If I give my child an instruction, such as "Go make your bed", but he doesn't do it - what could be the reasons? Well, he may not want to, that's for sure - making a bed is not necessarily high in his fun priority list. So motivation is key. Maybe he doesn't have the skills to make a bed - it could be as simple as that he may still be quite small, and might find it hard to throw the duvet up high enough to cover the bed. Skills can tie in with his developmental level, or it could tie in with knowledge - does he actually know what steps are involved in making a bed, and in what sequence they go? Being able to place events in a sequence is a developmental skill, with underpinnings in brain pathways we call primitive reflexes. So, early brain development and knowledge (task-analysis) is also key to functionality. Or, maybe he's feeling poorly or really hungry, and just not up to making his bed - he'd rather crawl back into it.
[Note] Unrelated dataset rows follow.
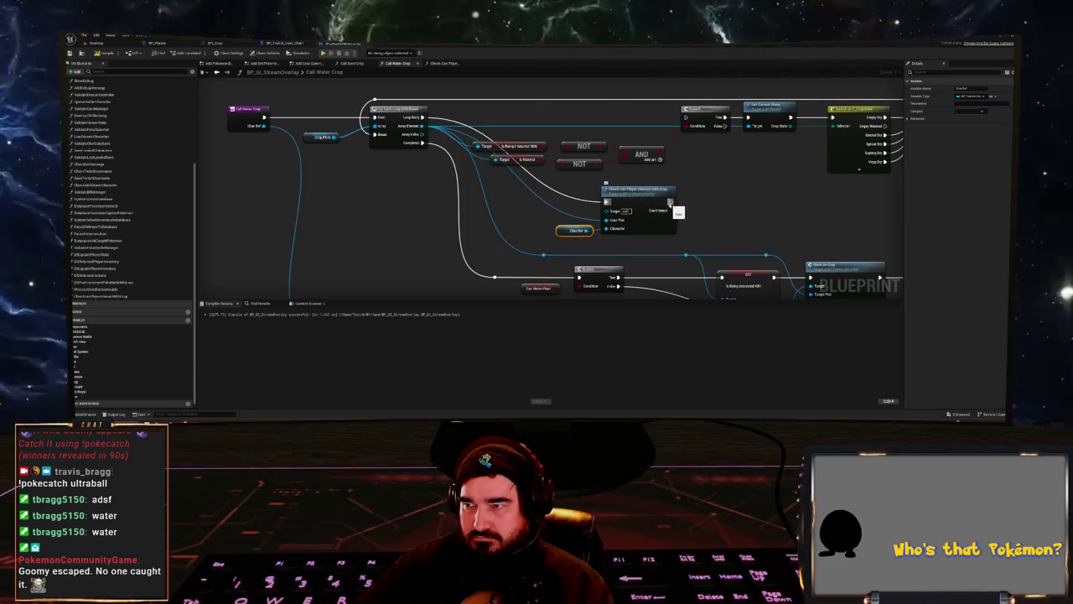
- Use the check's result as the Branch condition, delete Target/NOT/AND, and insert a Branch in Call Seed Crop
{"action": "left_click_drag", "start_coordinate": [668, 211], "coordinate": [686, 126]}
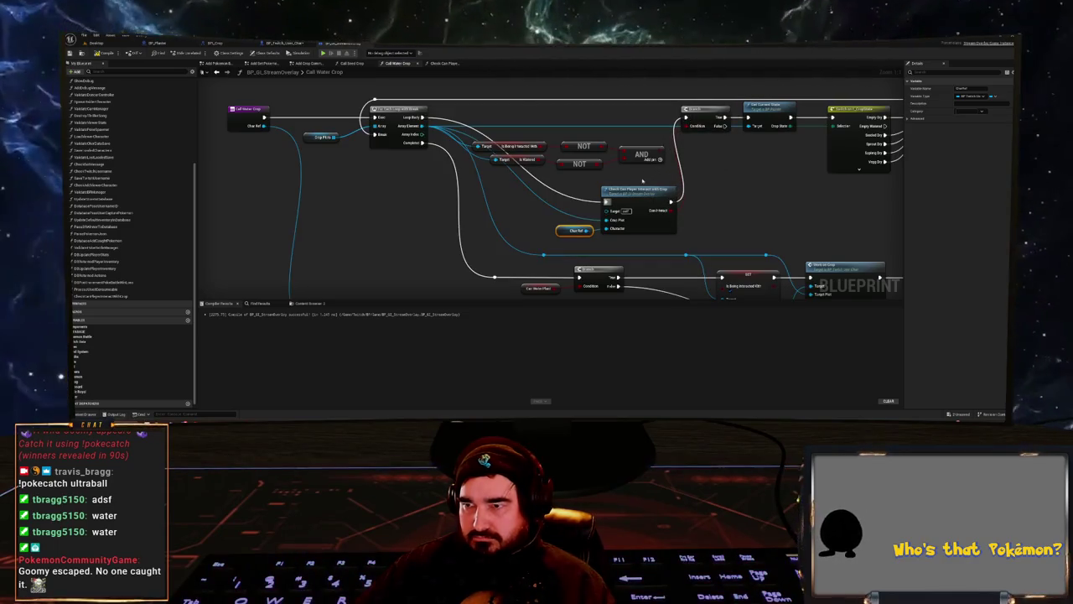
{"action": "left_click_drag", "start_coordinate": [666, 180], "coordinate": [503, 141]}
{"action": "key", "text": "Delete"}
{"action": "left_click_drag", "start_coordinate": [624, 209], "coordinate": [560, 123]}
{"action": "left_click_drag", "start_coordinate": [577, 230], "coordinate": [512, 150]}
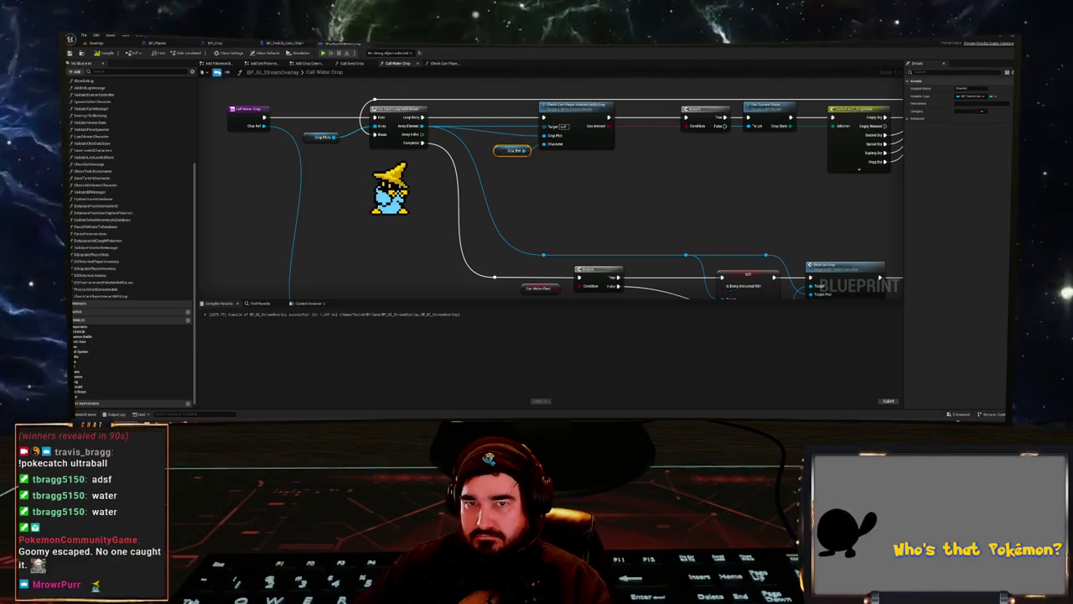
{"action": "left_click", "coordinate": [351, 63]}
{"action": "left_click_drag", "start_coordinate": [447, 175], "coordinate": [526, 166]}
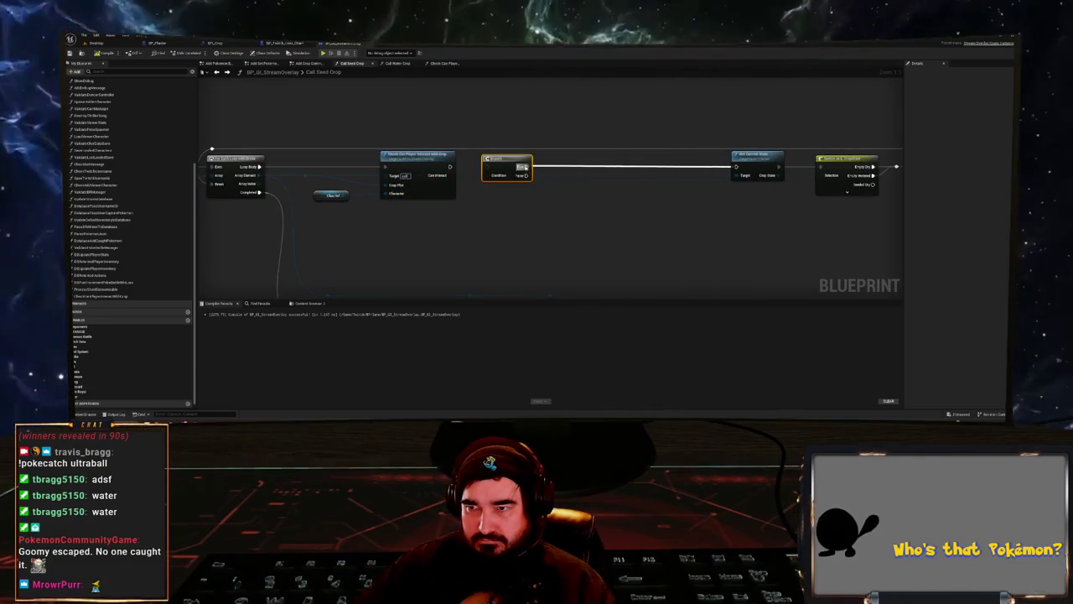
- Connect the Call Seed Crop Branch to Set Current State and compile the blueprint
{"action": "left_click", "coordinate": [258, 157]}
So his biochemical and metabolic state is also crucial for functionality.
If we have to summarize the factors that are crucial for functionality in children (or in adults, for that matter), we could group them into three major categories:
- Behavioral - which includes skill and motivation
- Developmental - which includes brain development and activity, the maturity of certain hard-wired nerve pathways called reflexes, and the level of development of various sensory systems
- Biomedical - which includes things that are in his system that are hampering his brain function, or things that are lacking in his system, that makes it harder for his brain to function.